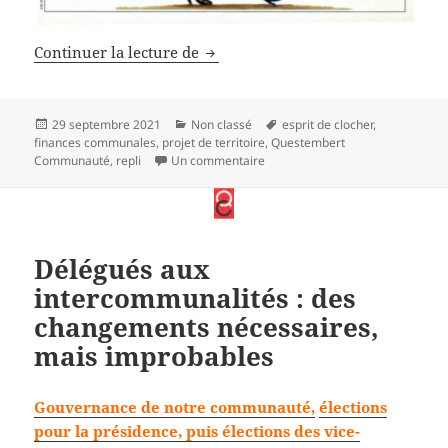
I want my money back
Continuer la lecture de
Publié
Catégories
Mots-
29 septembre 2021
Non classé
esprit de clocher
,
le
clés
finances communales
,
projet de territoire
,
Questembert
sur
I want my money back
Communauté
,
repli
Un commentaire
Délégués aux
intercommunalités : des
changements nécessaires,
mais improbables
Gouvernance de notre communauté,
élections
pour la présidence, puis élections des vice-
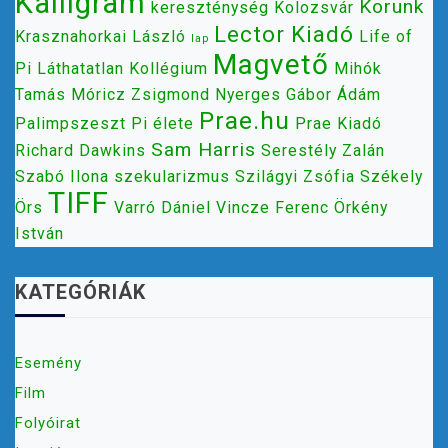
Kalligram
Korunk
kereszténység
Kolozsvár
Lector Kiadó
Krasznahorkai László
Life of
lap
Magvető
Pi
Láthatatlan Kollégium
Mihók
Tamás
Móricz Zsigmond
Nyerges Gábor Ádám
Prae.hu
Palimpszeszt
Pi élete
Prae Kiadó
Sam Harris
Richard Dawkins
Serestély Zalán
Szabó Ilona
szekularizmus
Szilágyi Zsófia
Székely
TIFF
Örs
Varró Dániel
Vincze Ferenc
Örkény
István
KATEGÓRIÁK
Esemény
Film
Folyóirat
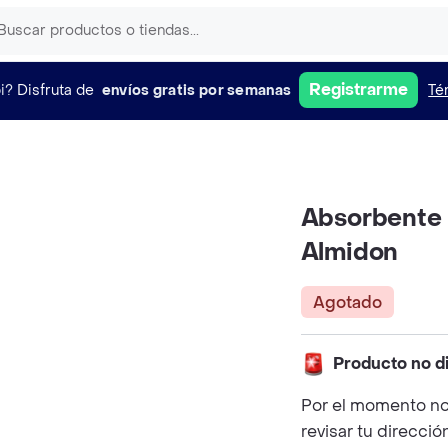
Registrarme
i?
Disfruta de
envíos gratis por semanas
Té
Absorbente 
Almidon
Agotado
Producto no d
Por el momento no
revisar tu direcció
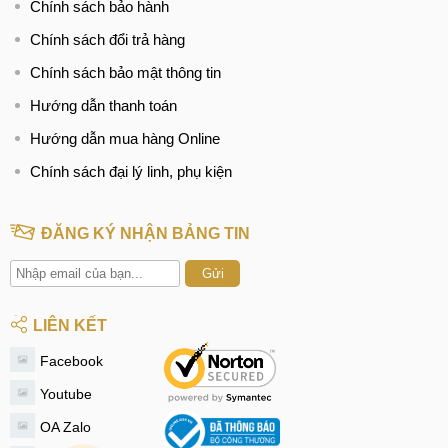
Chính sách bảo hành
Chính sách đổi trả hàng
Chính sách bảo mật thông tin
Hướng dẫn thanh toán
Hướng dẫn mua hàng Online
Chính sách đại lý linh, phụ kiện
ĐĂNG KÝ NHẬN BẢNG TIN
Gửi
LIÊN KẾT
Facebook
Youtube
OA Zalo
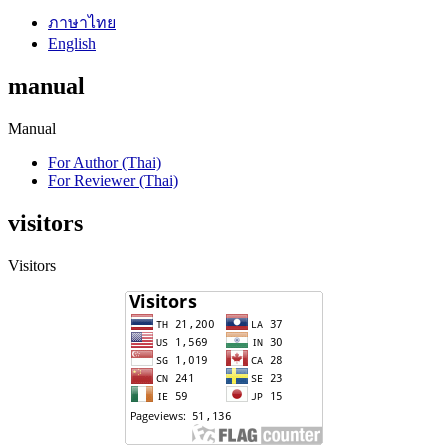
ภาษาไทย
English
manual
Manual
For Author (Thai)
For Reviewer (Thai)
visitors
Visitors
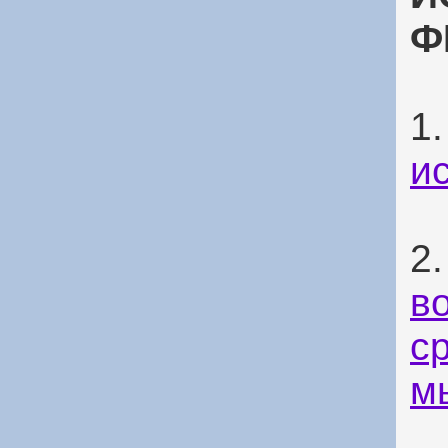
Ф
1
и
2
в
с
м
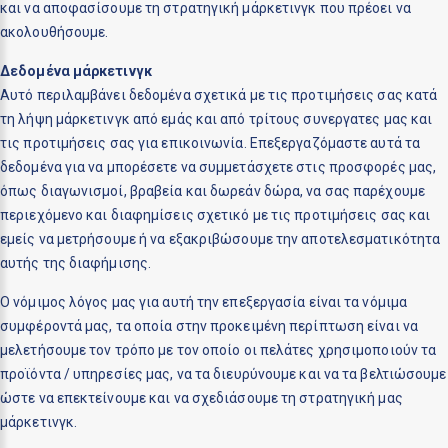
και να αποφασίσουμε τη στρατηγική μάρκετινγκ που πρέοει να
ακολουθήσουμε.
Δεδομένα μάρκετινγκ
Αυτό περιλαμβάνει δεδομένα σχετικά με τις προτιμήσεις σας κατά
τη λήψη μάρκετινγκ από εμάς και από τρίτους συνεργατες μας και
τις προτιμήσεις σας για επικοινωνία. Επεξεργαζόμαστε αυτά τα
δεδομένα για να μπορέσετε να συμμετάσχετε στις προσφορές μας,
όπως διαγωνισμοί, βραβεία και δωρεάν δώρα, να σας παρέχουμε
περιεχόμενο και διαφημίσεις σχετικό με τις προτιμήσεις σας και
εμείς να μετρήσουμε ή να εξακριβώσουμε την αποτελεσματικότητα
αυτής της διαφήμισης.
Ο νόμιμος λόγος μας για αυτή την επεξεργασία είναι τα νόμιμα
συμφέροντά μας, τα οποία στην προκειμένη περίπτωση είναι να
μελετήσουμε τον τρόπο με τον οποίο οι πελάτες χρησιμοποιούν τα
προϊόντα / υπηρεσίες μας, να τα διευρύνουμε και να τα βελτιώσουμε
ώστε να επεκτείνουμε και να σχεδιάσουμε τη στρατηγική μας
μάρκετινγκ.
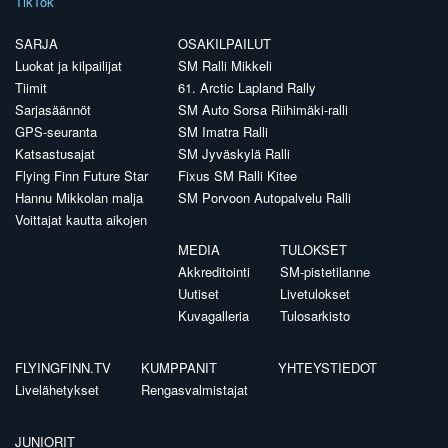
TikTok
SARJA
OSAKILPAILUT
Luokat ja kilpailijat
SM Ralli Mikkeli
Tiimit
61. Arctic Lapland Rally
Sarjasäännöt
SM Auto Sorsa Riihimäki-ralli
GPS-seuranta
SM Imatra Ralli
Katsastusajat
SM Jyväskylä Ralli
Flying Finn Future Star
Fixus SM Ralli Kitee
Hannu Mikkolan malja
SM Porvoon Autopalvelu Ralli
Voittajat kautta aikojen
MEDIA
TULOKSET
Akkreditointi
SM-pistetilanne
Uutiset
Livetulokset
Kuvagalleria
Tulosarkisto
FLYINGFINN.TV
KUMPPANIT
YHTEYSTIEDOT
Livelähetykset
Rengasvalmistajat
JUNIORIT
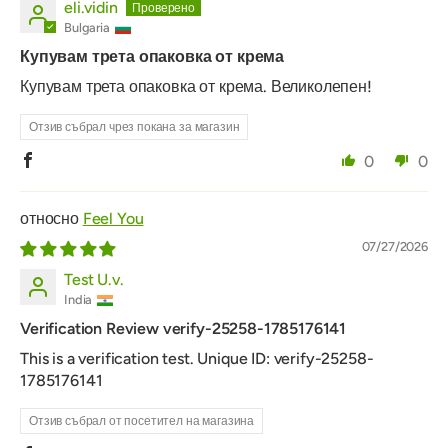
eli.vidin
Bulgaria
Купувам трета опаковка от крема
Купувам трета опаковка от крема. Великолепен!
Отзив събрал чрез покана за магазин
0
0
Feel You
07/27/2026
Test U.v.
India
Verification Review verify-25258-1785176141
This is a verification test. Unique ID: verify-25258-
1785176141
Отзив събрал от посетител на магазина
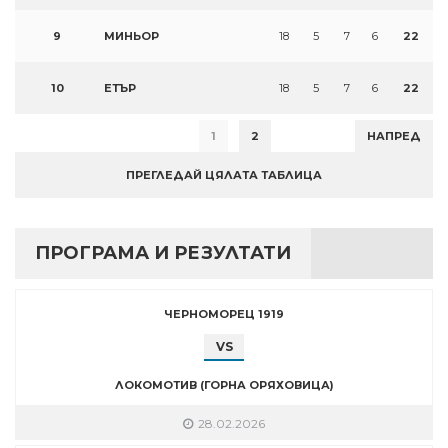
9
МИНЬОР
18
5
7
6
22
10
ЕТЪР
18
5
7
6
22
1
2
НАПРЕД
ПРЕГЛЕДАЙ ЦЯЛАТА ТАБЛИЦА
ПРОГРАМА И РЕЗУЛТАТИ
ЧЕРНОМОРЕЦ 1919
VS
ЛОКОМОТИВ (ГОРНА ОРЯХОВИЦА)
28.02.2026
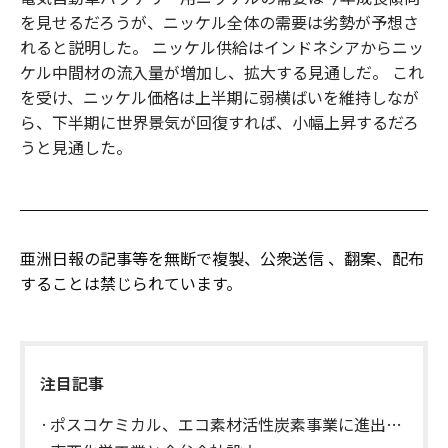
を見せるだろうが、ニッケル全体の需要は劣勢が予想さ
れると説明した。 ニッケル供給はインドネシアからニッ
ケル中間材の流入量が増加し、拡大する見通しだ。 これ
を受け、ニッケル価格は上半期に弱横ばいを維持しなが
ら、下半期に世界景気が回復すれば、小幅上昇するだろ
うと見通した。
亜洲日報の記事等を無断で複製、公衆送信 、翻案、配布
することは禁じられています。
注目記事
ポスコケミカル、エコ素材活性炭素事業に進出…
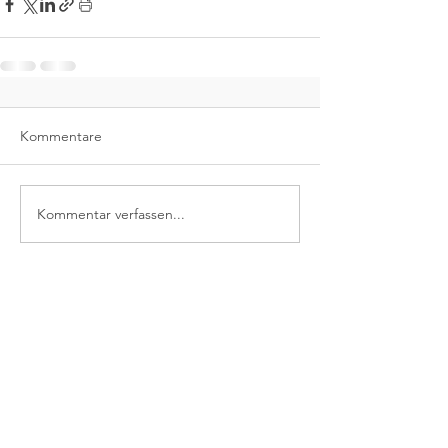
Kommentare
Kommentar verfassen...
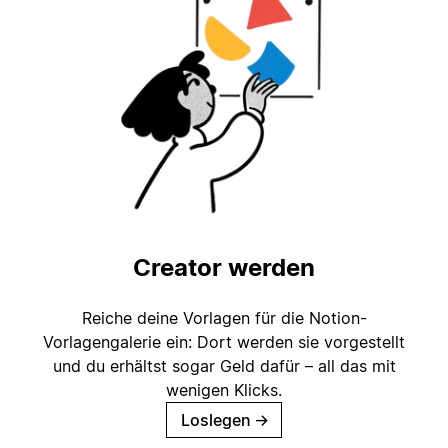
Creator werden
Reiche deine Vorlagen für die Notion-
Vorlagengalerie ein: Dort werden sie vorgestellt
und du erhältst sogar Geld dafür – all das mit
wenigen Klicks.
Loslegen
→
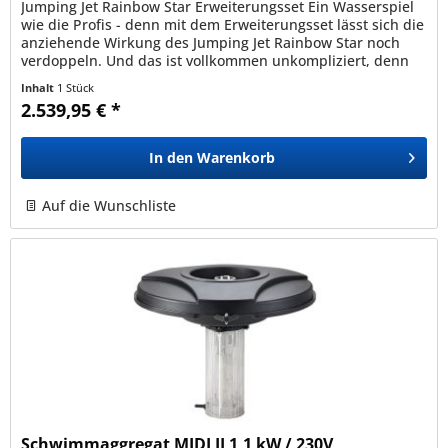
Jumping Jet Rainbow Star Erweiterungsset Ein Wasserspiel
wie die Profis - denn mit dem Erweiterungsset lässt sich die
anziehende Wirkung des Jumping Jet Rainbow Star noch
verdoppeln. Und das ist vollkommen unkompliziert, denn
für den...
Inhalt
1 Stück
2.539,95 € *
In den
Warenkorb
Auf die Wunschliste
Schwimmaggregat MIDI II 1,1 kW / 230V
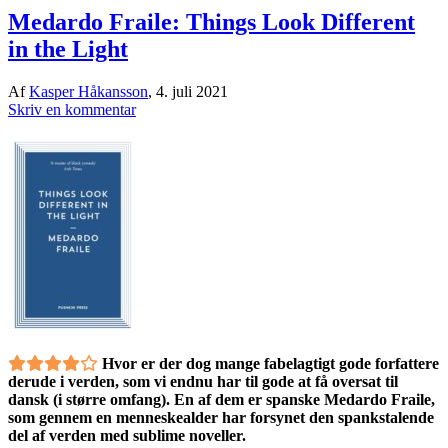
Medardo Fraile: Things Look Different
in the Light
Af
Kasper Håkansson
,
4. juli 2021
Skriv en kommentar
Hvor er der dog mange fabelagtigt gode forfattere
derude i verden, som vi endnu har til gode at få oversat til
dansk (i større omfang). En af dem er spanske Medardo Fraile,
som gennem en menneskealder har forsynet den spankstalende
del af verden med sublime noveller.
------------------------------------
A single number, please: how many lines in the data above contain the string "Отзив"?

◆ OUTPUT BELOW ◆
2